**Exercise description**
Arrange the records below as a JSON list of strings, one string per line, leaving out blank lines.

**Provided data**
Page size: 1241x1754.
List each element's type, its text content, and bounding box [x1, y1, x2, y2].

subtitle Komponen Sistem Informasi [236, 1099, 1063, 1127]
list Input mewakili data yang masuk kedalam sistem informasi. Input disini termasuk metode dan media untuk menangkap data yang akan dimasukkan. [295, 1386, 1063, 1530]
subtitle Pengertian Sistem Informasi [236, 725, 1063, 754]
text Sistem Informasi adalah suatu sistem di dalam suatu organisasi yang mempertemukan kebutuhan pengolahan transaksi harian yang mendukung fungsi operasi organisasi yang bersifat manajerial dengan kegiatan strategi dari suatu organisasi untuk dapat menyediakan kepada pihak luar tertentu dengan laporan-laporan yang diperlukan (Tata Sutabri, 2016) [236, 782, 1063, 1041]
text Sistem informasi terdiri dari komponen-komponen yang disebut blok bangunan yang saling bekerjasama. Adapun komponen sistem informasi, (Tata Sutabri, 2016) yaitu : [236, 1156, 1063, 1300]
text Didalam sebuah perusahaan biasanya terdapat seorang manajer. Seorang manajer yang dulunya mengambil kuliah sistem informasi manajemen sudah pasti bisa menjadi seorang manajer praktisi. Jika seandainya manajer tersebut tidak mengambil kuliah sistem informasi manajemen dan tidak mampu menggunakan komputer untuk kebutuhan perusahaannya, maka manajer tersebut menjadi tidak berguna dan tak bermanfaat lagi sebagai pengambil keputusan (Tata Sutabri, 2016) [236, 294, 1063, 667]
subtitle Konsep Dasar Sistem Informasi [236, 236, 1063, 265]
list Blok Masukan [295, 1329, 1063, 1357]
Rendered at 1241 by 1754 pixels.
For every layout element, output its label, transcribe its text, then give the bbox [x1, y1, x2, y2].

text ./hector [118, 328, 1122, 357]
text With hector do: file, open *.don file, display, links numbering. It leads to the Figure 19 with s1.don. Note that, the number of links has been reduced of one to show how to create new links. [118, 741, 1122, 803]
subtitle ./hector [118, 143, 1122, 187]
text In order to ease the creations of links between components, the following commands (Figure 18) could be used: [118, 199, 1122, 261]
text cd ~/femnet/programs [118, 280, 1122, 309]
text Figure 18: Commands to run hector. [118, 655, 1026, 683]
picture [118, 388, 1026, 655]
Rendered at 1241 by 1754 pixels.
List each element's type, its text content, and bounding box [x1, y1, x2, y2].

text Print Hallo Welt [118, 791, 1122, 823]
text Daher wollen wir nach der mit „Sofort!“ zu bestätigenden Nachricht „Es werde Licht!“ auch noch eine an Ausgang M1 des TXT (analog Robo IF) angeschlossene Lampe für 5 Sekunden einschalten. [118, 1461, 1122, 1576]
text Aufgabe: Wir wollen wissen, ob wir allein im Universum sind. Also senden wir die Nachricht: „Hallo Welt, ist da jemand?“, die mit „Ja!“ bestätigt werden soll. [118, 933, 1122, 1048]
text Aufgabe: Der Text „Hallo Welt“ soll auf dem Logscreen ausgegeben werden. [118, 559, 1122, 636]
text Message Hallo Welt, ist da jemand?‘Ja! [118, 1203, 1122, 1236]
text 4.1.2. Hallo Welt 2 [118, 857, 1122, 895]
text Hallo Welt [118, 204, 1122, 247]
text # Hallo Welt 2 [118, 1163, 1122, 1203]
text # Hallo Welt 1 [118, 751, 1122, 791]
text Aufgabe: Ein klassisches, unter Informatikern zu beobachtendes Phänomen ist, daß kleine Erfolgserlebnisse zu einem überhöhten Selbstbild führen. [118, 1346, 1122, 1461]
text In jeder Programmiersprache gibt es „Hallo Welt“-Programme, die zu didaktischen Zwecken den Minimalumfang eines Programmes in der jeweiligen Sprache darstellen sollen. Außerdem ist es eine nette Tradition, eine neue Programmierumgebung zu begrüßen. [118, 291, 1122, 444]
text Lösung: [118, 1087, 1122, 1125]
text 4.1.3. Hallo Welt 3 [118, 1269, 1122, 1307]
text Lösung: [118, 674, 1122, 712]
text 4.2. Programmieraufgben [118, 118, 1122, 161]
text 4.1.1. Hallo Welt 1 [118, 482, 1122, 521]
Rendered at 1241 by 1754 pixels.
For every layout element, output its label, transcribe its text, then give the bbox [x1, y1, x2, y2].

**Result**
[
  "Page size: 1241x1754.",
  "List each element's type, its text content, and bounding box [x1, y1, x2, y2].",
  "subtitle Komponen Sistem Informasi [236, 1099, 1063, 1127]",
  "list Input mewakili data yang masuk kedalam sistem informasi. Input disini termasuk metode dan media untuk menangkap data yang akan dimasukkan. [295, 1386, 1063, 1530]",
  "subtitle Pengertian Sistem Informasi [236, 725, 1063, 754]",
  "text Sistem Informasi adalah suatu sistem di dalam suatu organisasi yang mempertemukan kebutuhan pengolahan transaksi harian yang mendukung fungsi operasi organisasi yang bersifat manajerial dengan kegiatan strategi dari suatu organisasi untuk dapat menyediakan kepada pihak luar tertentu dengan laporan-laporan yang diperlukan (Tata Sutabri, 2016) [236, 782, 1063, 1041]",
  "text Sistem informasi terdiri dari komponen-komponen yang disebut blok bangunan yang saling bekerjasama. Adapun komponen sistem informasi, (Tata Sutabri, 2016) yaitu : [236, 1156, 1063, 1300]",
  "text Didalam sebuah perusahaan biasanya terdapat seorang manajer. Seorang manajer yang dulunya mengambil kuliah sistem informasi manajemen sudah pasti bisa menjadi seorang manajer praktisi. Jika seandainya manajer tersebut tidak mengambil kuliah sistem informasi manajemen dan tidak mampu menggunakan komputer untuk kebutuhan perusahaannya, maka manajer tersebut menjadi tidak berguna dan tak bermanfaat lagi sebagai pengambil keputusan (Tata Sutabri, 2016) [236, 294, 1063, 667]",
  "subtitle Konsep Dasar Sistem Informasi [236, 236, 1063, 265]",
  "list Blok Masukan [295, 1329, 1063, 1357]",
  "Rendered at 1241 by 1754 pixels.",
  "For every layout element, output its label, transcribe its text, then give the bbox [x1, y1, x2, y2].",
  "text ./hector [118, 328, 1122, 357]",
  "text With hector do: file, open *.don file, display, links numbering. It leads to the Figure 19 with s1.don. Note that, the number of links has been reduced of one to show how to create new links. [118, 741, 1122, 803]",
  "subtitle ./hector [118, 143, 1122, 187]",
  "text In order to ease the creations of links between components, the following commands (Figure 18) could be used: [118, 199, 1122, 261]",
  "text cd ~/femnet/programs [118, 280, 1122, 309]",
  "text Figure 18: Commands to run hector. [118, 655, 1026, 683]",
  "picture [118, 388, 1026, 655]",
  "Rendered at 1241 by 1754 pixels.",
  "List each element's type, its text content, and bounding box [x1, y1, x2, y2].",
  "text Print Hallo Welt [118, 791, 1122, 823]",
  "text Daher wollen wir nach der mit „Sofort!“ zu bestätigenden Nachricht „Es werde Licht!“ auch noch eine an Ausgang M1 des TXT (analog Robo IF) angeschlossene Lampe für 5 Sekunden einschalten. [118, 1461, 1122, 1576]",
  "text Aufgabe: Wir wollen wissen, ob wir allein im Universum sind. Also senden wir die Nachricht: „Hallo Welt, ist da jemand?“, die mit „Ja!“ bestätigt werden soll. [118, 933, 1122, 1048]",
  "text Aufgabe: Der Text „Hallo Welt“ soll auf dem Logscreen ausgegeben werden. [118, 559, 1122, 636]",
  "text Message Hallo Welt, ist da jemand?‘Ja! [118, 1203, 1122, 1236]",
  "text 4.1.2. Hallo Welt 2 [118, 857, 1122, 895]",
  "text Hallo Welt [118, 204, 1122, 247]",
  "text # Hallo Welt 2 [118, 1163, 1122, 1203]",
  "text # Hallo Welt 1 [118, 751, 1122, 791]",
  "text Aufgabe: Ein klassisches, unter Informatikern zu beobachtendes Phänomen ist, daß kleine Erfolgserlebnisse zu einem überhöhten Selbstbild führen. [118, 1346, 1122, 1461]",
  "text In jeder Programmiersprache gibt es „Hallo Welt“-Programme, die zu didaktischen Zwecken den Minimalumfang eines Programmes in der jeweiligen Sprache darstellen sollen. Außerdem ist es eine nette Tradition, eine neue Programmierumgebung zu begrüßen. [118, 291, 1122, 444]",
  "text Lösung: [118, 1087, 1122, 1125]",
  "text 4.1.3. Hallo Welt 3 [118, 1269, 1122, 1307]",
  "text Lösung: [118, 674, 1122, 712]",
  "text 4.2. Programmieraufgben [118, 118, 1122, 161]",
  "text 4.1.1. Hallo Welt 1 [118, 482, 1122, 521]",
  "Rendered at 1241 by 1754 pixels.",
  "For every layout element, output its label, transcribe its text, then give the bbox [x1, y1, x2, y2]."
]